Diante deste cenário, faz sentido que os juros internacionais voltem a operar no terreno restritivo. No caso norte-americano, a combinação de pleno emprego e inflação sensivelmente elevada abre espaço para juros acima do patamar neutro. Pelo padrão histórico, não se pode descartar que os juros de 10 anos voltem a superar o patamar de 4,5%. O mundo anterior à crise financeira de 2008 parece ser uma referência melhor para a política monetária atual.

Com juros em alta, os ativos considerados mais arriscados tendem a ter um pior desempenho. Não por outro motivo, o desempenho das bolsas, principalmente as ações de tecnologia, oscilam dentro de um canal de baixa desde abril. É razoável também que os mercados emergentes continuem menos atrativos neste ambiente.

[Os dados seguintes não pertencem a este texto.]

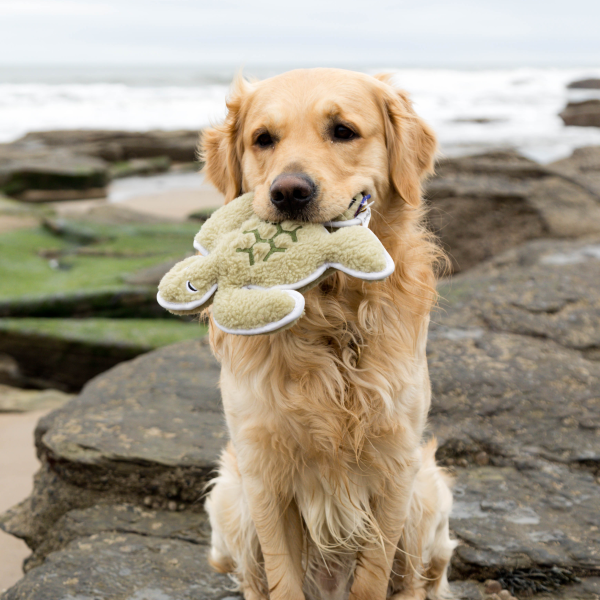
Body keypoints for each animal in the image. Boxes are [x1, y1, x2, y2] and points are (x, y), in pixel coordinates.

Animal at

O problema é que esta avaliação não é consensual. Há também a expectativa de que a desaceleração econômica global já contratada ganhe intensidade. A paralisia da economia chinesa e os impactos da guerra sobre o crescimento europeu se somam à retirada dos estímulos monetários na Europa e nos Estados Unidos. Nos cenários mais pessimistas, esta desaceleração pode se transformar em recessão global a partir do próximo ano.

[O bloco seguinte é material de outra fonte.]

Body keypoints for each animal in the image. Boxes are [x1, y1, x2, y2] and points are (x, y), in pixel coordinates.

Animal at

Neste contexto, o desaquecimento da demanda global desestimula os repasses de custos e reduz a pressão sobre matérias primas. Com uma perspectiva de convergência da inflação global, a correção dos juros poderia ser mais suave, preservando parte da liquidez dos mercados. É o que se observa, por exemplo, na Ásia, com os bancos centrais ainda relativamente confortáveis em manter os estímulos de política. Justamente por isso, o sentimento entre os investidores nos últimos dias tem sido de busca por risco, com a recuperação das bolsas e a volta dos fluxos para os mercados emergentes.

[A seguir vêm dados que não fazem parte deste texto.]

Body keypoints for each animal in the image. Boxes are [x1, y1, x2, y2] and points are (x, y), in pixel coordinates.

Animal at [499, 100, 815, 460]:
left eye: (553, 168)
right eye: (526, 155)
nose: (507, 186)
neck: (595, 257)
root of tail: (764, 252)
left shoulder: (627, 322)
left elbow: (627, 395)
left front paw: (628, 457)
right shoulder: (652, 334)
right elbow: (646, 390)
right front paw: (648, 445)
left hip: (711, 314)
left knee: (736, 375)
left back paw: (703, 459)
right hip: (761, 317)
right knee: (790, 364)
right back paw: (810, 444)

Este debate mostra a dificuldade, ao longo dos últimos dois meses, em se desenhar e antecipar cenários. A oscilação entre o medo de inflação e de recessão é uma informação importante e mostra quão arriscados e instáveis estão os mercados. Neste momento, paradoxalmente, o quadro de recessão parece mais favorável aos ativos e risco. Pelo menos no curto prazo, os investidores se mostram mais otimistas e confiantes.

A complexidade da conjuntura também se observa no Brasil. Mas o otimismo aqui aparece de outro modo. Os resultados do PIB do quarto trimestre de 2021 e a boa expectativa para a economia no primeiro trimestre deste ano afastaram o temor de uma recessão em 2022. No entanto, a dispersão das projeções para o crescimento neste ano chama atenção, com os dados oscilando dentro de elevado intervalo de -2,0% a 2,0%.

Na visão otimista, o melhor desempenho da economia reduz o risco fiscal e abre espaço para que o País se torne mais atrativo aos fluxos de capitais. Enquanto o crescimento e o risco controlado atraem recursos para uma bolsa descontada, a taxa elevada de juros, com o Banco Central se aproximando do final do ciclo de aperto monetário, faz com que os investimentos em renda fixa sejam atraentes. O resultado seria, portanto, apreciação da moeda.

Pouca ênfase, no entanto, tem sido dada aos próximos meses. Embora o desempenho do crescimento no primeiro semestre deste ano esteja se mostrando melhor que o esperado, as perspectivas mais comuns entre os analistas é que o quadro para o segundo semestre e para 2023 seja pouco promissor.

O menor impulso externo, somado à queda da renda e à contração no crédito, deve explicar uma importante desaceleração econômica. Com menos crescimento e inflação, as receitas do governo devem perder fôlego em um momento de pressão política crescente por maiores gastos. Dado o nível de endividamento público e seu elevado custo financeiro, a dinâmica de dívida não mostra uma boa história. Não menos importante, o risco eleitoral parece subestimado, o que pode levar a uma correção de preços nos mercados locais.

Seja como for, as oscilações de ênfases e medos no Brasil e no mundo são um sinal de que o quadro econômico não está estabilizado, dificultando a produção de diagnósticos e projeções. O cenário, portanto, segue propenso a acidentes.